| DOCUMENT EXCERPT |
────

It was the excitement of seeing England win the 1966 World Cup just after my ninth birthday that saw the beginnings of my love of football. From the start of the following season, most of my Saturday afternoons were spent with my schoolpals watching the home games of my local team Haverhill Rovers at Hamlet Croft (now, sadly the site of new housing)  - alternate weeks  would see the first team playing in the Eastern Counties League, and the Reserves playing the following week in the Essex & Suffolk Border League.

────

| WRITTEN TASK 1 |
Please output the part of the Haverhill Rovers recollection that opens with the words containing "It was the excitement" and closes with "Suffolk Border League.".
| WRITTEN TASK 2 |
Decide whether each statement agrees with the Haverhill Rovers recollection, giving yes or no along with the deciding words quoted from it: (a) Hamlet Croft is now the site of new housing. (b) The Reserves played in the Eastern Counties League. (c) The writer watched the home games alone.
| WRITTEN TASK 3 |
Carry on the Haverhill Rovers recollection from the point where it stops.

────

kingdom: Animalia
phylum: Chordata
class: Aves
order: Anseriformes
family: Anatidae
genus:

────

| EXERCISE OUTPUT 1 |
It was the excitement of seeing England win the 1966 World Cup just after my ninth birthday that saw the beginnings of my love of football. From the start of the following season, most of my Saturday afternoons were spent with my schoolpals watching the home games of my local team Haverhill Rovers at Hamlet Croft (now, sadly the site of new housing)  - alternate weeks  would see the first team playing in the Eastern Counties League, and the Reserves playing the following week in the Essex & Suffolk Border League.

| EXERCISE OUTPUT 2 |
(a) Yes: "now, sadly the site of new housing"
(b) No: "the Reserves playing the following week in the Essex & Suffolk Border League"
(c) No: "most of my Saturday afternoons were spent with my schoolpals"

| EXERCISE OUTPUT 3 |
Supporting a "proper" team was very much dependent upon copying the popular kids at school, and I was no different. Chelsea became my team, and my dad even got seats for us to go to one or two home games in each of the following few seasons. I wanted to go more regularly, but that was not possible.  It was therefore my dad's idea that he take me to watch Cambridge United (just a half-hour drive away), and so it was that in March 1969 we  took our seats in the Main Stand at the Abbey Stadium to watch United, then flying high in the Southern League and challenging Hillingdon Borough for top spot. That first game  was against Worcester City, with United running out 3-0 winners if I remember correctly. I think Tony Butcher and Bill Cassidy were among the goalscorers. Others in that team included Roly Horrey, Rodney Slack, Dennis Walker, Robin Hardy, Gerry Baker and Terry Eades, but Bill "Cass" Cassidy became my first favourite player.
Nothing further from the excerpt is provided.